Date: 2014-12-18
Time: 00:00:00
Sent by:
Category: Call for Papers
Subject: Call fo paper - Indigenous Politics in Comparative Perspective ECPR Montreal 2015

Call for papers: Indigenous politics in comparative perspective – section for the 2015 ECPR general conference, Montreal, August 2015.

Section Chair Martin Papillon, Université de Montréal and Jo Saglie, Institute for Social Research, Oslo
Deadline for submitting paper: February 16, 2015.
Submission process:http://ecpr.eu/Events/Content.aspx?ID=76&EventID=94

Indigenous politics is quickly becoming an important research topic in political science around the world. Legal and political developments in the international arena, notably the adoption of the United Nation’s Declaration on the Rights of Indigenous Peoples, as well as ongoing Indigenous mobilizations in the Americas, in Europe and elsewhere have forced political scientists to pay attention and catch up with other disciplines more familiar with Indigenous realities. Though there are great distances in both culture and geography between the peoples who define themselves as indigenous, the situation and historical experience of these groups are similar in many respects, from political autonomy to the legacy and ongoing consequences of colonialism and natural resource guardianship.
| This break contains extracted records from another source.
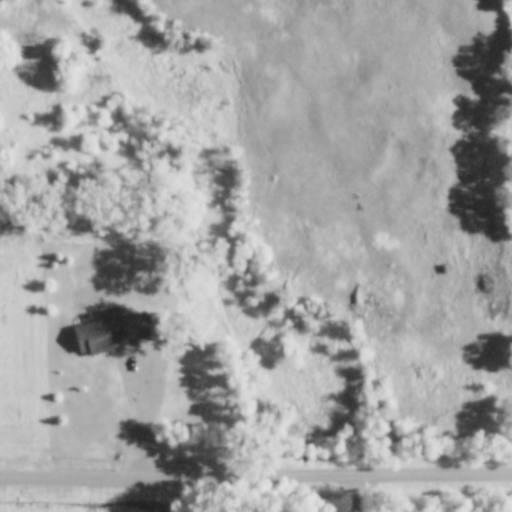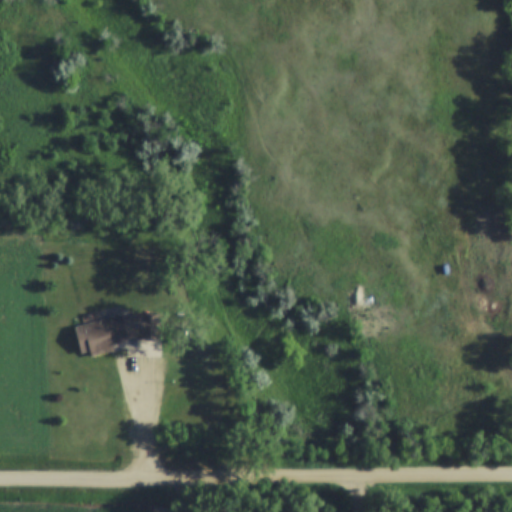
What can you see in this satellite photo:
building: (119, 331)
road: (128, 397)
road: (255, 478)
road: (331, 495)
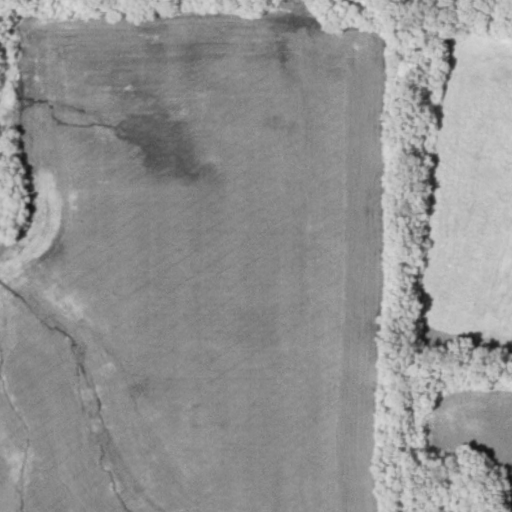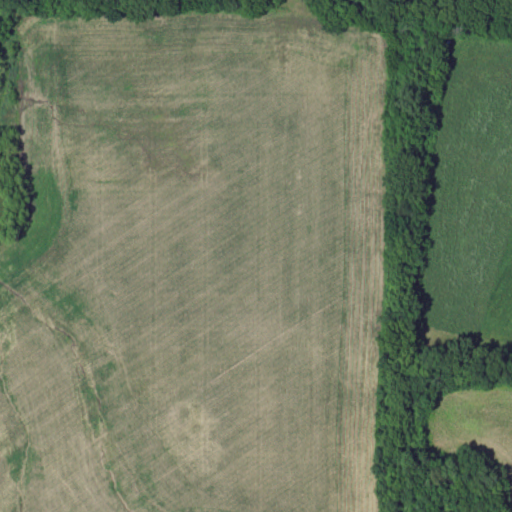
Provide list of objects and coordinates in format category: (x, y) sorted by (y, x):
crop: (199, 262)
crop: (474, 428)
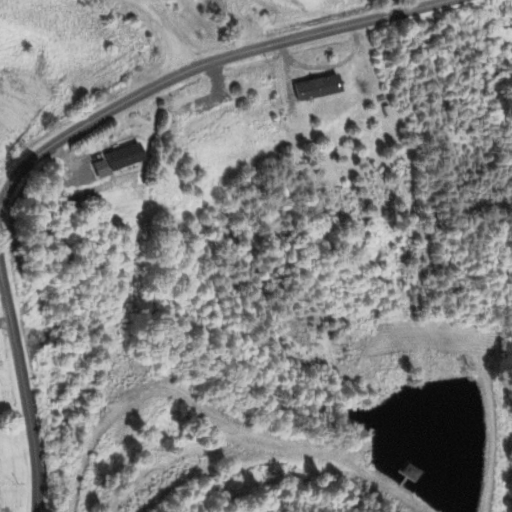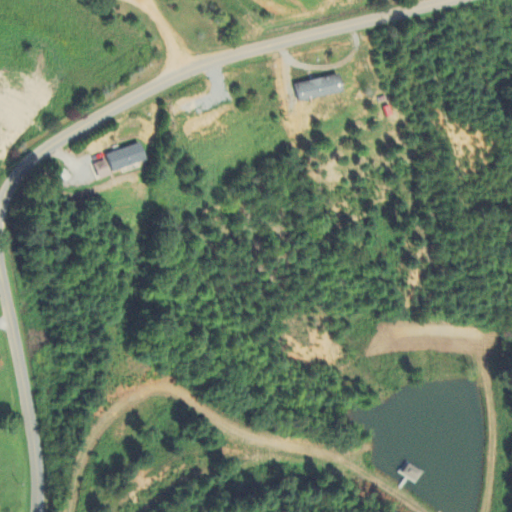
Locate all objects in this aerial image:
road: (173, 34)
building: (315, 89)
road: (65, 135)
building: (118, 162)
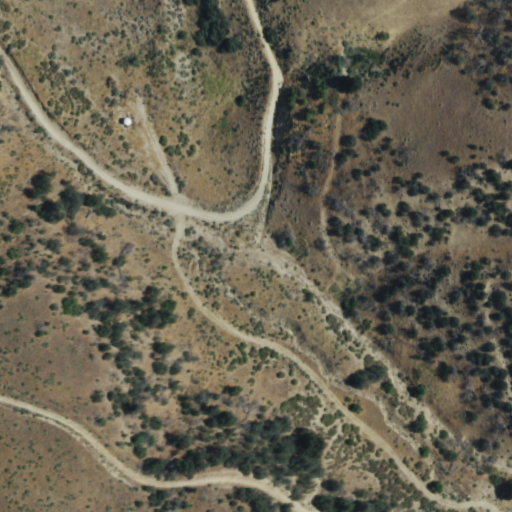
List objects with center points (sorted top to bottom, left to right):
road: (199, 217)
road: (462, 509)
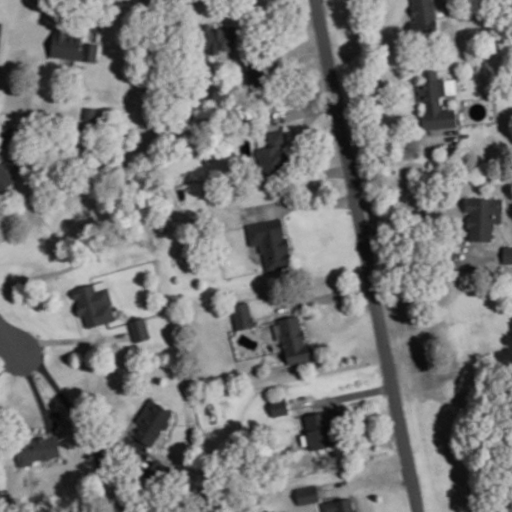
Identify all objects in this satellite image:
road: (99, 14)
building: (423, 16)
building: (422, 17)
building: (0, 24)
building: (0, 28)
building: (218, 36)
building: (220, 40)
building: (72, 44)
road: (306, 44)
building: (74, 46)
building: (435, 99)
building: (435, 102)
road: (301, 110)
road: (308, 117)
road: (398, 134)
road: (346, 149)
building: (273, 151)
building: (268, 156)
road: (324, 169)
building: (9, 170)
building: (9, 171)
road: (300, 201)
building: (482, 214)
building: (482, 217)
road: (285, 226)
building: (270, 241)
building: (270, 242)
road: (426, 243)
building: (508, 252)
building: (507, 254)
road: (327, 295)
building: (93, 302)
building: (93, 303)
building: (243, 314)
building: (242, 315)
road: (79, 325)
building: (139, 328)
building: (138, 329)
road: (96, 332)
road: (3, 337)
road: (9, 337)
road: (70, 338)
building: (292, 338)
building: (294, 338)
road: (9, 360)
road: (36, 389)
road: (341, 396)
building: (279, 405)
road: (396, 405)
building: (278, 406)
road: (71, 413)
road: (59, 415)
building: (152, 419)
building: (151, 422)
building: (321, 428)
building: (320, 430)
building: (36, 450)
building: (158, 472)
road: (366, 480)
building: (308, 492)
building: (307, 494)
road: (356, 495)
building: (340, 505)
building: (338, 506)
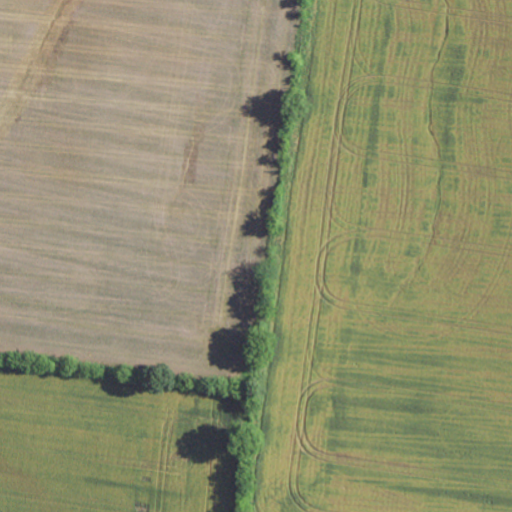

The objective of the series of panels is to provide a more systematic comparative outlook on Indigenous politics across continents. What can we learn from developments around the world regarding Indigenous mobilizations or Court’s interpretation of Indigenous rights, for example? Are there key areas of convergence and divergence in Indigenous politics and Indigenous law? Is there a coherent set of issues, concepts and theoretical debates that unite the field? Is there a possible dialogue between approaches generally associated with Indigenous studies and mainstream political science?

The section is organized along six thematic panels. We welcome proposals that address these themes from a comparative and/or interdisciplinary perspective or through case study, as well as any other aspects of Indigenous politics relevant to our objectives:

1-Theories and methods in the study of indigenous politics: What are the key theoretical challenges in the field and how can we facilitate conceptual bridge building across mainstream and critical, or postcolonial, perspectives? Are we making headways in decolonizing our methods? This panel seeks to address theoretical and methodological developments at the intersection of indigenous studies and political science.

2-Reconciliation and intercultural dialogue, from theory to practice: Reconciliation has emerged as a key political concept of indigenous politics and policy. What do we mean by reconciliation, how is it defined, what are its limits?What kind of institutional mechanisms or practices can foster reconciliation and intercultural dialogue? What can we learn from past and present reconciliation processes, for example truth commissions?

3-The politics of indigenous representation and participation in mainstream institutions: What can we learn from a comparison of different models of indigenous representation in mainstream democratic institutions? What are the patterns, conditions and challenges to Indigenous participation in political parties and electoral politics at the national and/or local levels?

4-Comparative developments in indigenous rights and the role of the judiciary: To what extent and in what ways have Indigenous peoples used litigation in various countries? What has been the response of national judicial institutions to indigenous claims? How can we explain variations in interpretation of indigenous rights? Are there significant cross-fertilization in legal interpretation? What is the influence of international norms or international precedents on national indigenous rights regimes?

5-Indigenous activism: from grassroots resurgence to political parties and organizations: What are the main characteristics, strategies, philosophies of indigenous social movements? In the Canadian context, the Idle no more movement challenged many assumptions about limited grassroots activism in indigenous communities. What about similar mobilizations elsewhere? How do these movements connect, interact with more formal indigenous organizations and/or political parties?

6-Implementing Free, Prior and Informed Consent (FPIC): the politics of consultation and participation in resources development: The emergence of the international norm of FPIC has considerably transformed indigenous expectations about their role in resources development as well as the rules of the game for project proponents and governments. What mechanisms have emerged to address indigenous demands for greater say in resources management? What are the limits of these mechanisms? What is the role of private sector actors in this emerging regime of indigenous participation in the political economy of natural resources?

For more information or to submit a proposal:

Potential participants can submit individual paper proposals at the ECPR website. The Section Chairs can then allocate papers to panels after the deadline. It is also possible to propose a complete panel with papers at the ECPR website, within the same deadline.